March 28, 2014

A Distorted and Incomplete Picture

When I saw Ben Goldacre's latest book Bad Pharma: How Drug Companies Mislead Doctors and Harm Patients on the new releases bookshelf of my local library, I borrowed it immediately. Not because I thought it would inform my data visualization work but because I really enjoyed Ben's previous book Bad Science.

So, I was pleased when I read Bad Pharma to find that it focuses on data, the raw material we work with when creating visualizations. I was also deeply disturbed by the book given that it details how modern evidence-based medicine is broken. Ben provides a useful summary of Bad Pharma in the book's introduction:
Drugs are tested by the people who manufacture them, in poorly designed trials, on hopelessly small numbers of weird, unrepresentative patients, and analysed using techniques which are flawed by design, in such a way that they exaggerate the benefits of treatments. Unsurprisingly, these trials tend to produce results that favour the manufacturer. When trials throw up results that companies don't like, they are perfectly entitled to hide them from doctors and patients, so we only ever see a distorted picture of any drug's true effects. Regulators see most of the trial data, but only from early on in a drug's life, and even then they don't give this data to doctors or patients, or even to other parts of government. This distorted evidence is then communicated and applied in a distorted fashion. In their forty years of practice after leaving medical school, doctors hear about what works through ad hoc oral traditions, from sales reps, colleagues or journals. But those colleagues can be in the pay of drug companies – often undisclosed – and the journals are too. And so are the patient groups. And finally, academic papers, which everyone thinks of as objective, are often covertly planned and written by people who work directly for the companies, without disclosure. Sometimes whole academic journals are even owned outright by one drug company. Aside from all this, for several of the most important and enduring problems in medicine, we have no idea what the best treatment is, because it's not in anyone's financial interest to conduct any trials at all. These are ongoing problems, and although people have claimed to fix many of them, for the most part they have failed; so all these problems persist, but worse than ever, because now people can pretend that everything is fine after all.
But enough about medicine. What makes Bad Pharma interesting to a data visualization practitioner are not charts and graphs (there are only a few in the book) it's the discussion of data. The book's first chapter Missing Data describes how drug trials performed by pharmaceutical companies overwhelmingly produce results that are favourable to the companies. Goldacre argues that this arises for several reasons
  • flawed experimental design: trials are designed in ways likely to produce a favourable outcome
  • flawed data analysis: see my post on Alex Reinhart's Statistics Done Wrong
  • publication bias: trials that produce unfavourable outcomes are simply not published, skewing published data towards favourable results
This reminds us to be circumspect about the data we visualize. We should ask:
  • How was the data collected?
  • How has the data been transformed or processed?
  • Is the data complete?
The answers to these questions are metadata that we need to communicate as part of any visualization we create. Without it, we risk painting a distorted and incomplete picture of the data we are visualizing.

March 21, 2014

Lyra: the Interactive Visualization Design Environment

I recently spent some time using Lyra an "interactive visualization design environment" that allows you to create visualizations without writing a single line of code. It's being developed by Arvind Satyanarayan, Kanit “Ham” Wongsuphasawat and Jeffrey Heer (think Prefuse, Protovis, D3, Vega) at the University of Washington's Interactive Data Lab.

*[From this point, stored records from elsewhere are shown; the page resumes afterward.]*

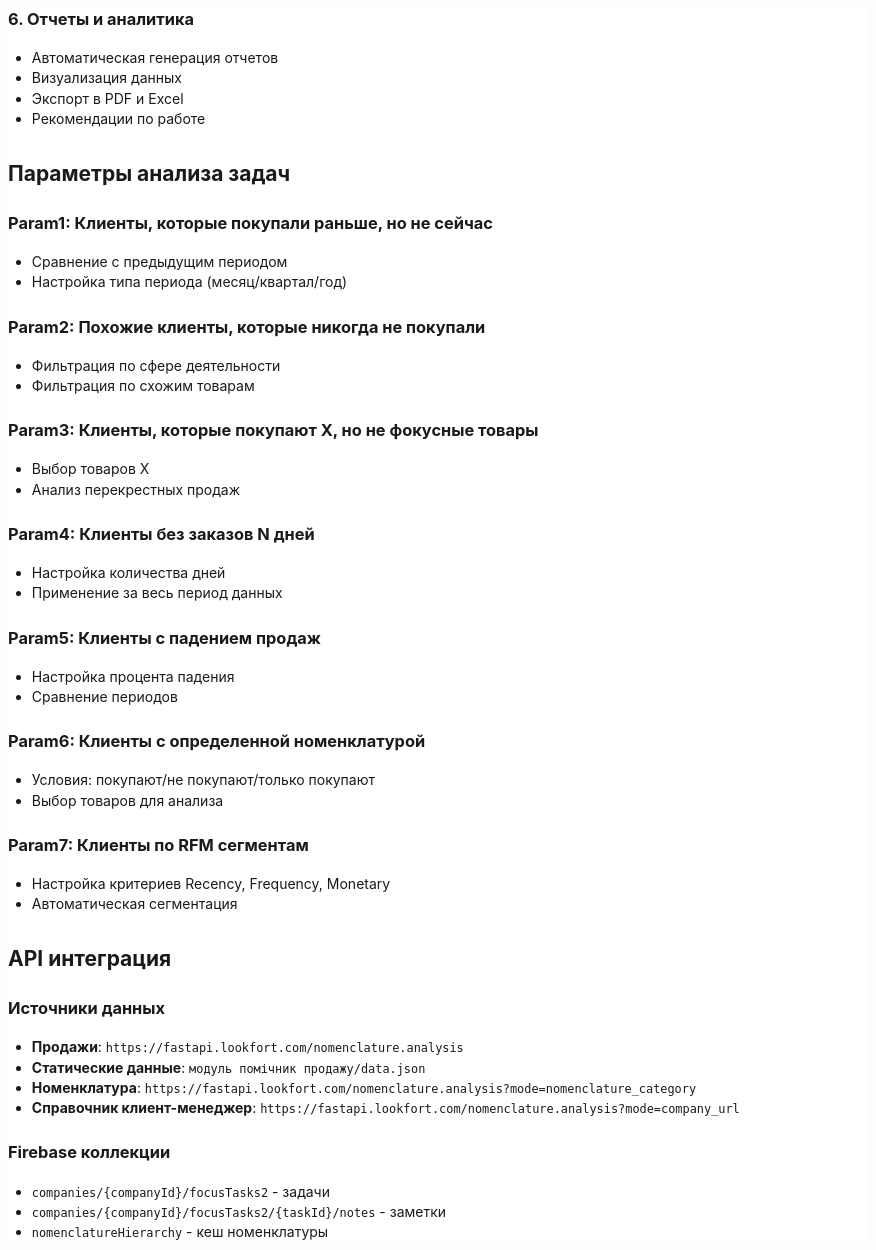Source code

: ### 6. Отчеты и аналитика
- Автоматическая генерация отчетов
- Визуализация данных
- Экспорт в PDF и Excel
- Рекомендации по работе

## Параметры анализа задач

### Param1: Клиенты, которые покупали раньше, но не сейчас
- Сравнение с предыдущим периодом
- Настройка типа периода (месяц/квартал/год)

### Param2: Похожие клиенты, которые никогда не покупали
- Фильтрация по сфере деятельности
- Фильтрация по схожим товарам

### Param3: Клиенты, которые покупают X, но не фокусные товары
- Выбор товаров X
- Анализ перекрестных продаж

### Param4: Клиенты без заказов N дней
- Настройка количества дней
- Применение за весь период данных

### Param5: Клиенты с падением продаж
- Настройка процента падения
- Сравнение периодов

### Param6: Клиенты с определенной номенклатурой
- Условия: покупают/не покупают/только покупают
- Выбор товаров для анализа

### Param7: Клиенты по RFM сегментам
- Настройка критериев Recency, Frequency, Monetary
- Автоматическая сегментация

## API интеграция

### Источники данных
- **Продажи**: `https://fastapi.lookfort.com/nomenclature.analysis`
- **Статические данные**: `модуль помічник продажу/data.json`
- **Номенклатура**: `https://fastapi.lookfort.com/nomenclature.analysis?mode=nomenclature_category`
- **Справочник клиент-менеджер**: `https://fastapi.lookfort.com/nomenclature.analysis?mode=company_url`

### Firebase коллекции
- `companies/{companyId}/focusTasks2` - задачи
- `companies/{companyId}/focusTasks2/{taskId}/notes` - заметки
- `nomenclatureHierarchy` - кеш номенклатуры
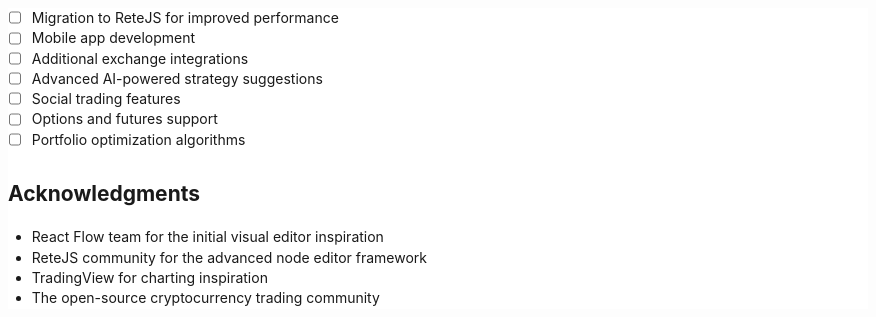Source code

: - [ ] Migration to ReteJS for improved performance
- [ ] Mobile app development
- [ ] Additional exchange integrations
- [ ] Advanced AI-powered strategy suggestions
- [ ] Social trading features
- [ ] Options and futures support
- [ ] Portfolio optimization algorithms

## Acknowledgments

- React Flow team for the initial visual editor inspiration
- ReteJS community for the advanced node editor framework
- TradingView for charting inspiration
- The open-source cryptocurrency trading community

Lyra is a bit like other interactive visualization design tools such as Tableau and Spotfire. However, under the hood it's powered by D3 (like Plot.ly). Now, I enjoy coding visualizations directly using D3 but I realise not everyone shares my enthusiasm or has the time to learn D3. Lyra gives you access to the expressiveness of D3 without requiring you to learn its API (or Javascript).

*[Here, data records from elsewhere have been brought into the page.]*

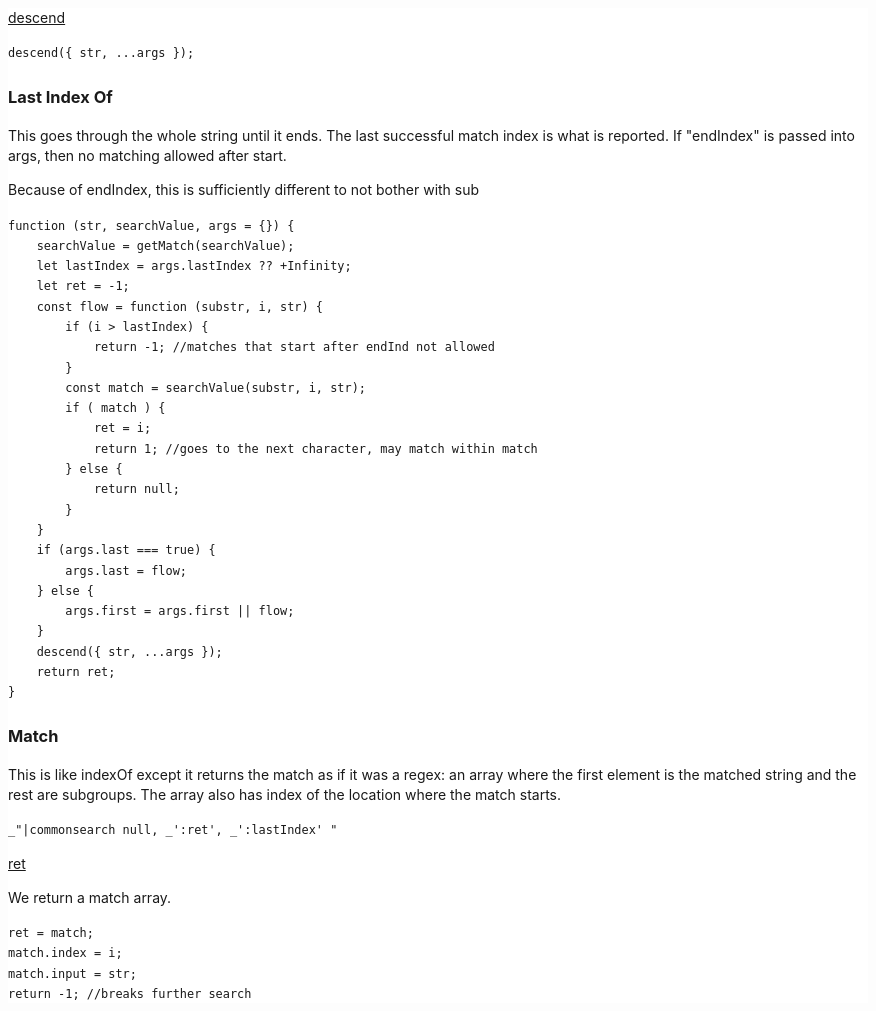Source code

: [descend]()


    descend({ str, ...args });


### Last Index Of

This goes through the whole string until it ends. The last successful match
index is what is reported. If "endIndex" is passed into args, then no matching
allowed after start. 

Because of endIndex, this is sufficiently different to not bother with sub

    function (str, searchValue, args = {}) {
        searchValue = getMatch(searchValue);
        let lastIndex = args.lastIndex ?? +Infinity;
        let ret = -1;
        const flow = function (substr, i, str) {
            if (i > lastIndex) {
                return -1; //matches that start after endInd not allowed
            }
            const match = searchValue(substr, i, str);
            if ( match ) {
                ret = i;
                return 1; //goes to the next character, may match within match
            } else {
                return null;
            }
        }
        if (args.last === true) {
            args.last = flow;
        } else {
            args.first = args.first || flow;
        } 
        descend({ str, ...args });
        return ret;
    }

### Match 

This is like indexOf except it returns the match as if it was a regex: an
array where the first element is the matched string and the rest are
subgroups. The array also has index of the location where the match starts. 


    _"|commonsearch null, _':ret', _':lastIndex' "
    

[ret]() 

We return a match array. 

    ret = match;
    match.index = i;
    match.input = str;
    return -1; //breaks further search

The Lyra application is shown below and consists of three panels:
  • the left-hand panel manages Data Pipelines, where you define and transform (sort, group, filter, window, apply formula) data sources
  • the centre panel displays your visualization, where you interactively select and modify visualization elements: marks (rectangles, symbols, arcs, areas, lines and text), axes and layers
  • the right-hand panel provides access to attributes of the elements in your visualization
Once you've created a visualization you can export it as an image (PNG or SVG) or a Vega specification.





If you're familiar with D3 then you'll recognise some of its idioms in Lyra. For example, D3's data-binding mechanism is implemented by dragging-and-dropping data variables onto the attributes of visual elements.

If you want to try Lyra then you have several options:
Bear in mind that Lyra is alphaware. I did encounter a few issues, e.g. saving and recovering work didn't appear to work properly. The authors are interested in constructive feedback.